With Halloween and the NFL’s halfway point both upon us, what better time to identify three teams that have pulled tricks on us this season and three teams that have treated us to the biggest surprises?
The unrelenting fans in Philly were left no choice but to offer their “dream team” a mulligan for the 2011 season, after an offseason spending spree equated to just an 8-8 finish. The Eagles provided cause for optimism in 2012 down the stretch, though, finishing '11 on a four-game winning streak, with the “D” markedly improved after the moving parts began to connect.
With an offseason to promote chemistry, paired with a few more important acquisitions, Andy Reid’s crew appeared poised to finally fly like Eagles this season. Loaded with star power, it was "New Orleans or Bust" for this group.
______________________________
▶ Exercise aim: Extend the NFL midseason piece on the 2012 Eagles, starting right after its final sentence. The listing is not needed for this work.
______________________________
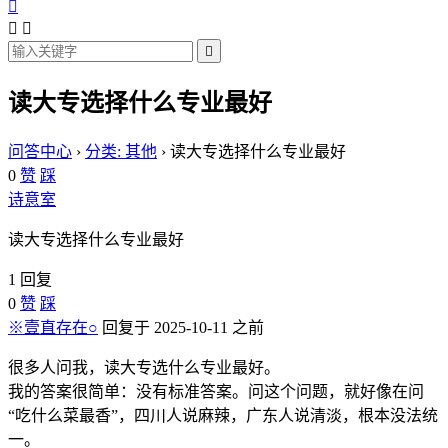




读大专选择什么专业最好
问答中心
›
分类: 其他
›
读大专选择什么专业最好
0
赞
踩
诗意室
读大专选择什么专业最好
1 回复
0
赞
踩
※壹直存在○
回复于 2025-10-11 之前
很多人问我，读大专选什么专业最好。
我的答案很简单：没有标准答案。问这个问题，就好像在问
“吃什么菜最香”，四川人说麻辣，广东人说清淡，根本没法统
一。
______________________________
▶ Output for this task:
But after falling to 3-4 Sunday, with the firing of Juan Castillo only sending the defensive spiraling further, only Hurricane Sandy can take the heat off the embattled Reid and QB Michael Vick.
Much like the Eagles heading into 2011, the Bills were a popular pick to get over the hump this season, largely because they simply outspent the opposition in the offseason, netting the Nnamdi Asomugha of the 2012 free-agent class, Mario Williams, among others.
Adding Williams and DE Mark Anderson to a defensive front that already included Marcell Dareus and Kyle Williams was supposed to give new coordinator Dave Wannstedt all the ammunition needed to field one of the league’s most havoc-wreaking stop-units.
But Williams has buckled under the pressure of $50 million guaranteed and the Bills’ run defense is the worst in the NFL, ramping up speculation that Wanny could be in trouble.
If that wasn’t bad enough, Ryan Fitzpatrick, identified as the “franchise QB” by GM Buddy Nix a season ago, can’t seem to get out of his own way. The Patriots have appeared mortal at times this season, yet the Bills have shown no signs of being ready to enact a changing of the guard in the AFC East.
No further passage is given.